Our research is funded by the German Research Foundation (DFG) under the scheme of the Priority Programme “Deconstruction and Reconstruction of Plant Microbiota” (DECRyPT).

Project ID: 402201269; GEPRIS description can be found here.

Research projects

Root Growth Promotion by
Rhizobiales commensal bacteria

Root-associated commensal bacteria that belong to the order Rhizobiales are capable of promoting A. thaliana primary root growth (Garrido-Oter*, Nakano*, Dombrowski* et al., 2018, Cell Host & Microbe). This root growth promotion (RGP) activity is mediated by the host sulfated pathway (Hucklenbroich et al., 2021, bioRxiv). We are working on further dissecting the molecular mechanisms by which Rhizobiales commensals interfere with host root developmental processes.

root growth-defence coordination

Plant growth and defence are coordinated with each other to maximize overall plant fitness in complex natural environments. We showed that root-associated bacteria, constituting the root microbiota, interfere with this process and suppress immunity-triggered root growth inhibition (Garrido-Oter*, Nakano*, Dombrowski* et al., 2018, Cell Host & Microbe). We aim to decipher the molecular mechanisms by which root microbiota interfere with host growth-defence coordination and whether and how such microbial interference influences overall plant physiology.

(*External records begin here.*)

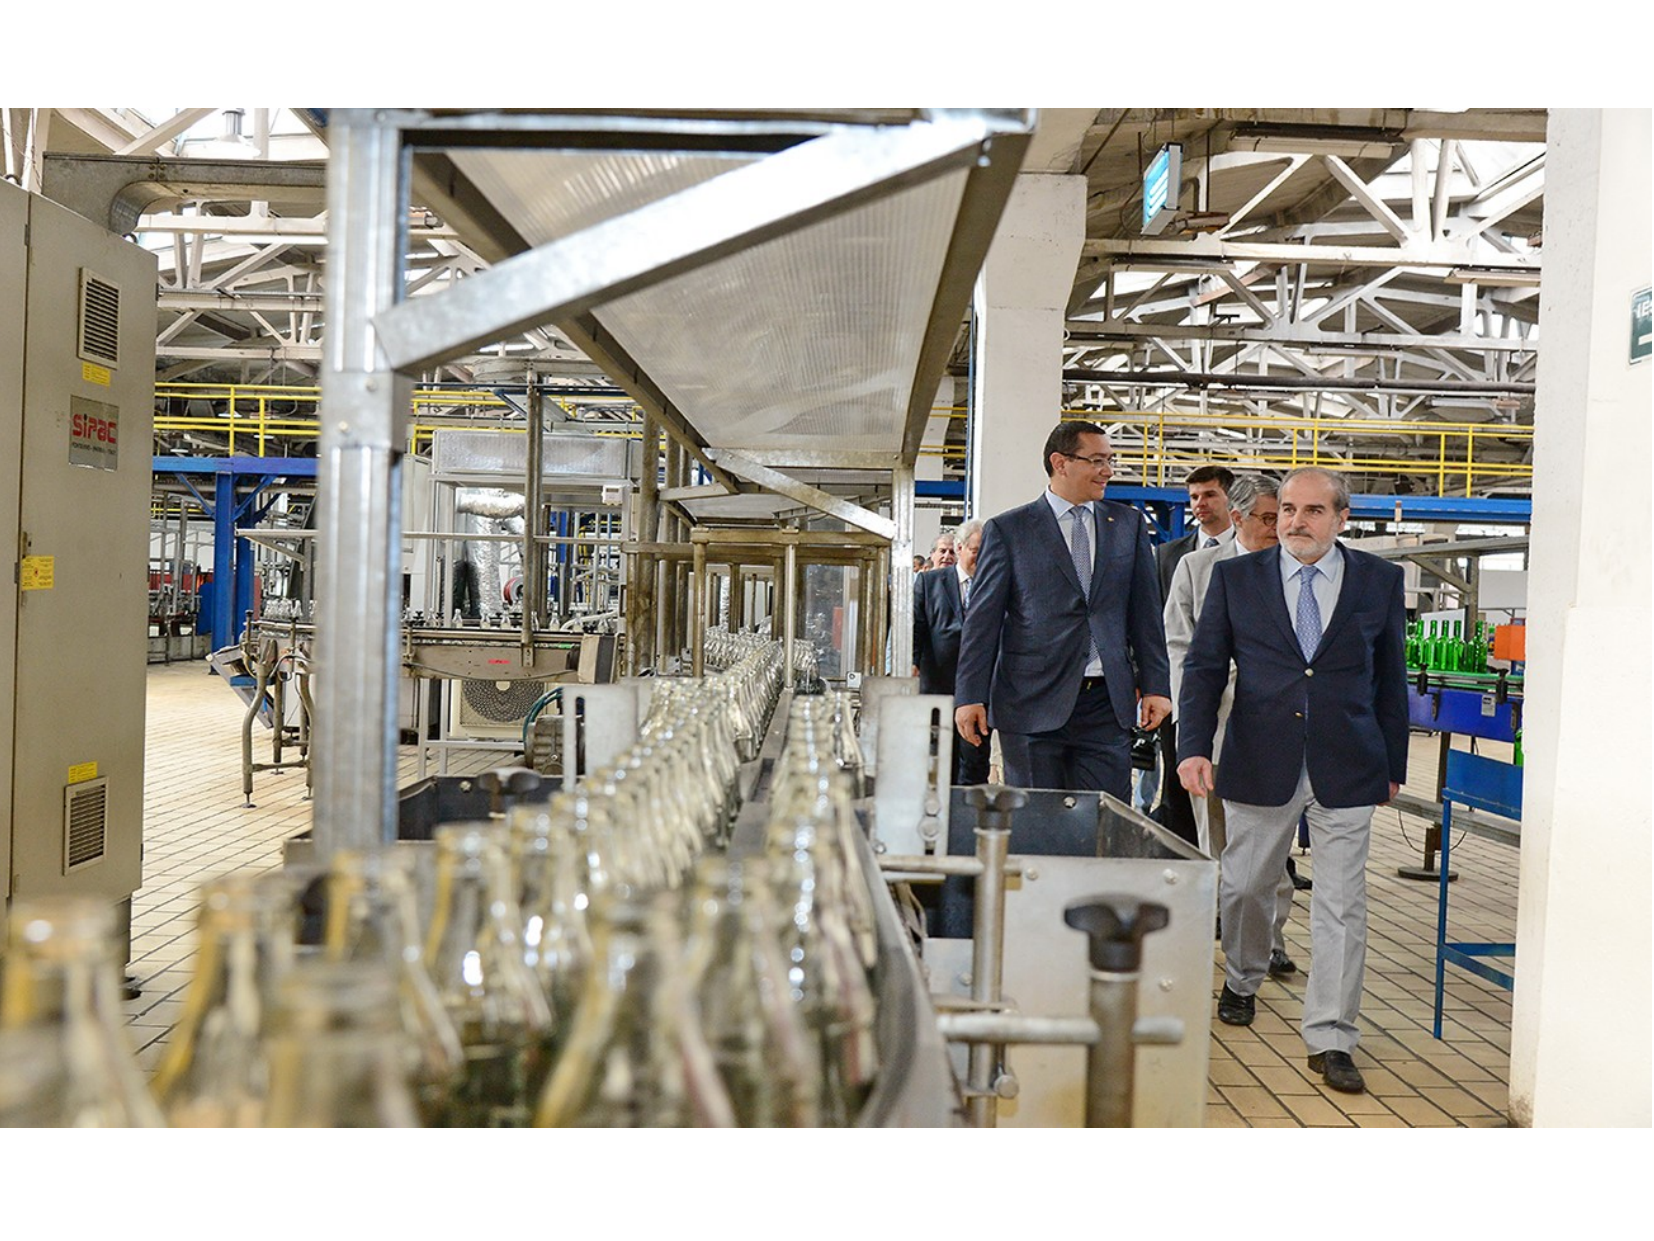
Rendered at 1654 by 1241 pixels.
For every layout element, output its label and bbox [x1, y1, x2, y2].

picture [0, 108, 1652, 1128]
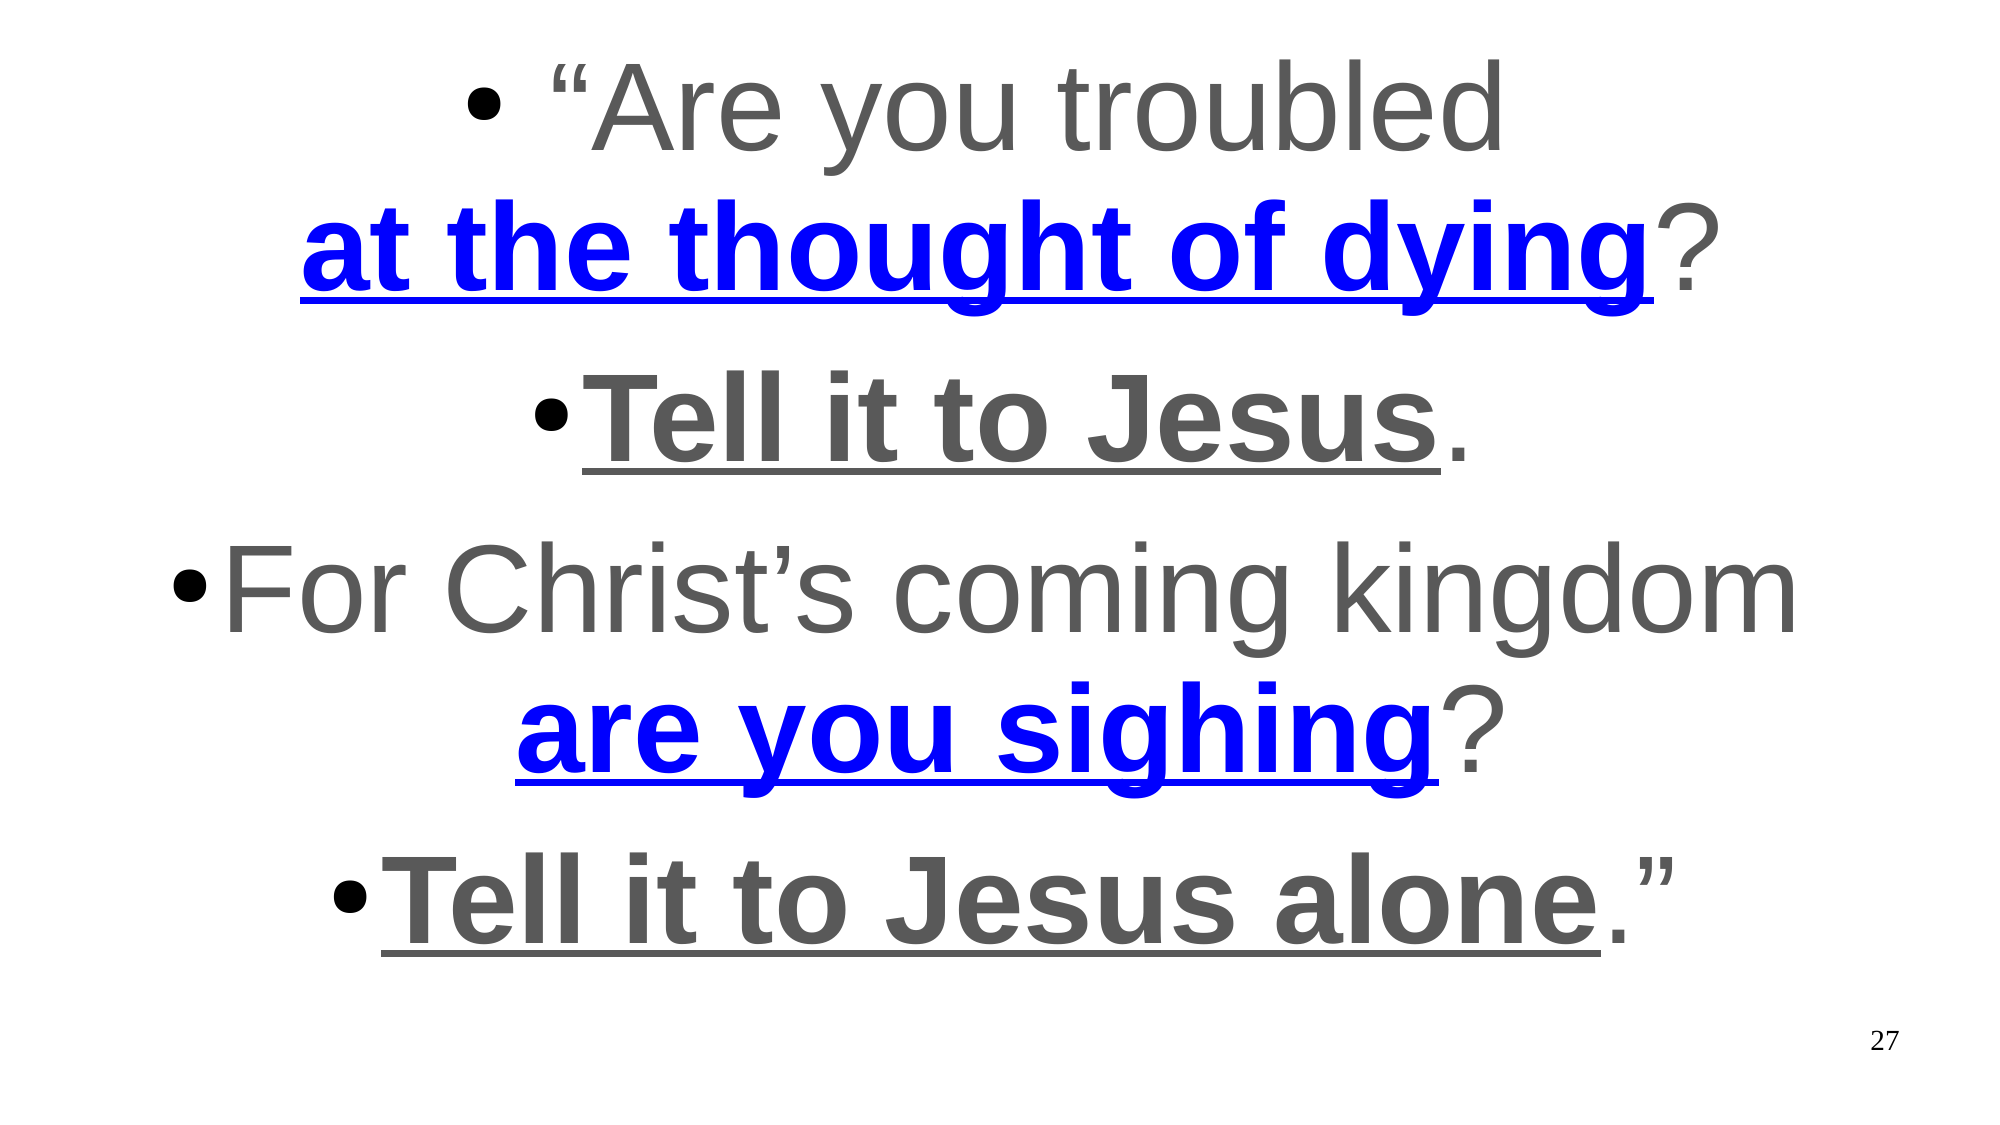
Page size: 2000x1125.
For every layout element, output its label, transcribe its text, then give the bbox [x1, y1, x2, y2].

list “Are you troubled at the thought of dying? Tell it to Jesus. For Christ’s coming kingdom are you sighing? Tell it to Jesus alone.” [37, 37, 1951, 1088]
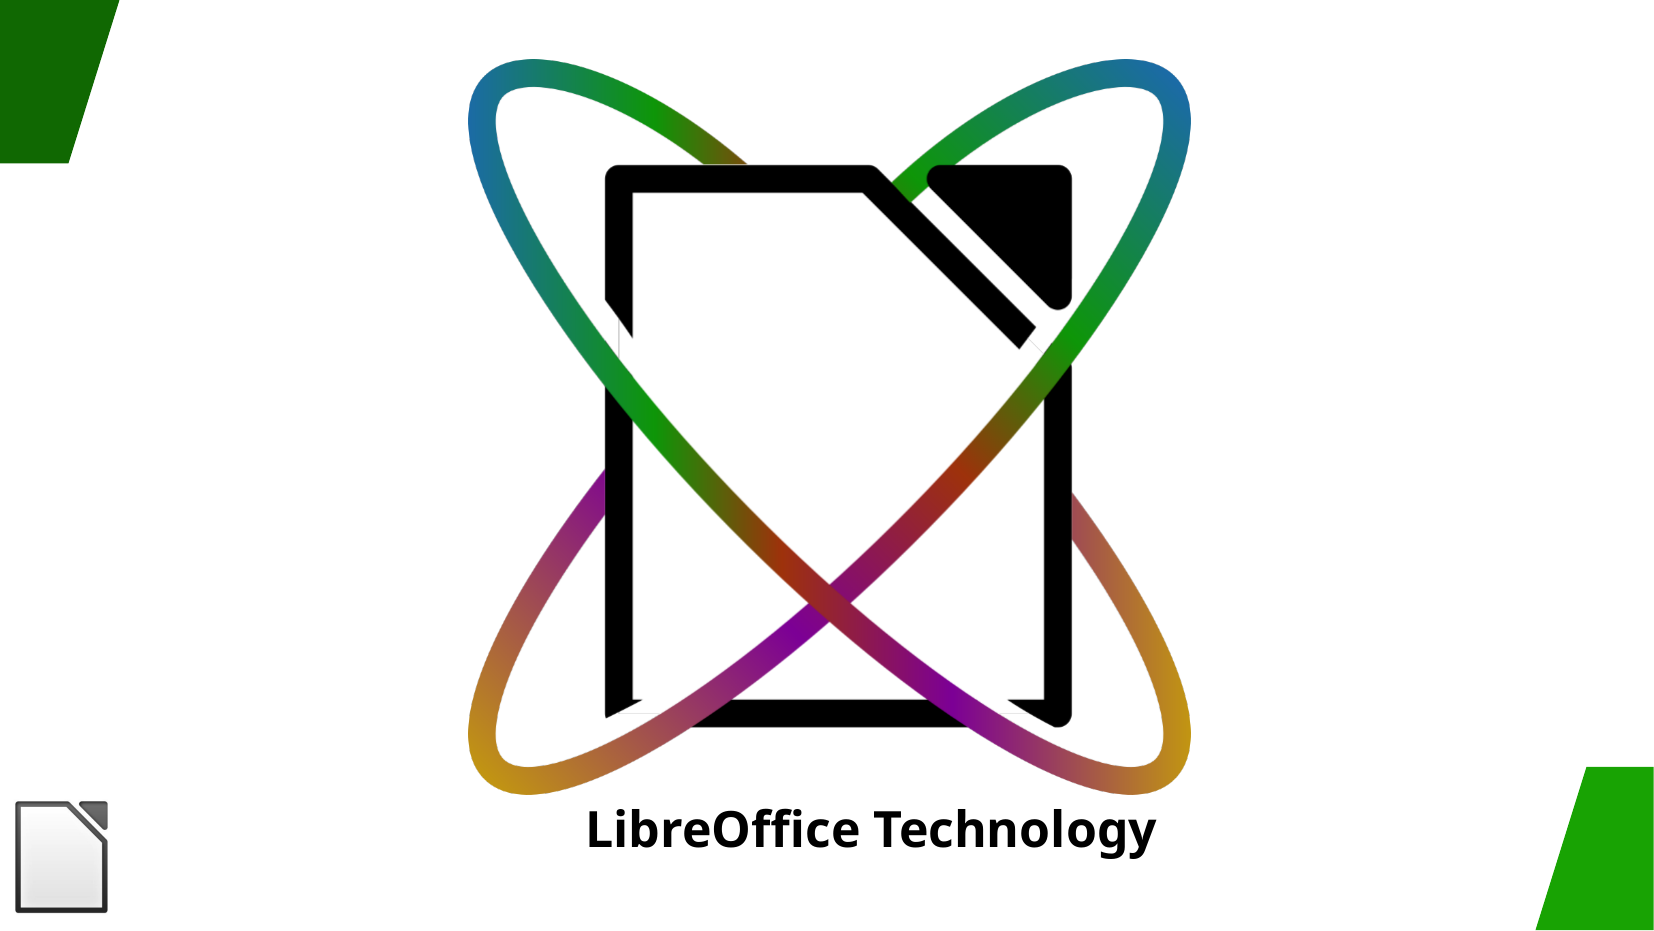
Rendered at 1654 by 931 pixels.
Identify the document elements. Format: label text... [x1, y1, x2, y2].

picture [468, 59, 1191, 796]
picture [12, 798, 111, 917]
text_box LibreOffice Technology [570, 786, 1090, 862]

Transcriptional response of plants to microbiota, and vice versa

Plants respond to microbes, but how plants discriminate between pathogens and non-pathogens, including microbiota members, remains unclear. Our recent RNAseq meta-analysis revealed that the root transcriptional responses triggered by microbial inoculations were clearly different between roots inoculated with pathogens and non-pathogens while remarkably similar among non-pathogen inoculated roots, irrespective of whether they were inoculated with bacteria, fungi, or a mixture of them (Hucklenbroich et al., 2021, bioRxiv). We aim to understand the relevance of such a common response (the cause or a consequence of commensalism?).

ER body-mediate assembly
of root-associated microbiota
Collaboration with Kenji Yamada @ Jagiellonian University

Plants in the family Brassicaceae develop a unique, spindle-shaped ER-derived organelle called the ER body (the bright structures in the right picture; Nakano* and Yamada* et al., 2014, Frontiers in Plant Science). We previously showed that PYK10, the predominant constituent of root ER bodies in A. thaliana, harbours myrosinase activity (Nakano et al., 2017, The Plant Journal). Myrosinases hydrolyze glucosinolates, a class of sulfur-containing specialized metabolites, to produce bioactive compounds that are responsible for defence against herbivores and microbial pathogens. We recently identified a role for root ER bodies in modulating root microbiota assembly, partially via contributing to the secretion of Trp-derived specialized metabolites and their catabolites to the rhizosphere (Basak et al., 2022, bioRxiv).

Specialized metabolite-mediated interaction between tobacco roots and Arthorbacter bacteria commensals
Collaboration with Akifumi Sugiyama @ Kyoto University

Tobacco roots produce nicotine and santhopine, the specialized metabolites uniquely found in this plant lineage. We show that tobacco root microbiota is characterized by an enrichment of a bacterial genus Arthobacter (Shimasaki et al., 2021, mBio). We are now working on the molecular mechanisms underlying this enrichment.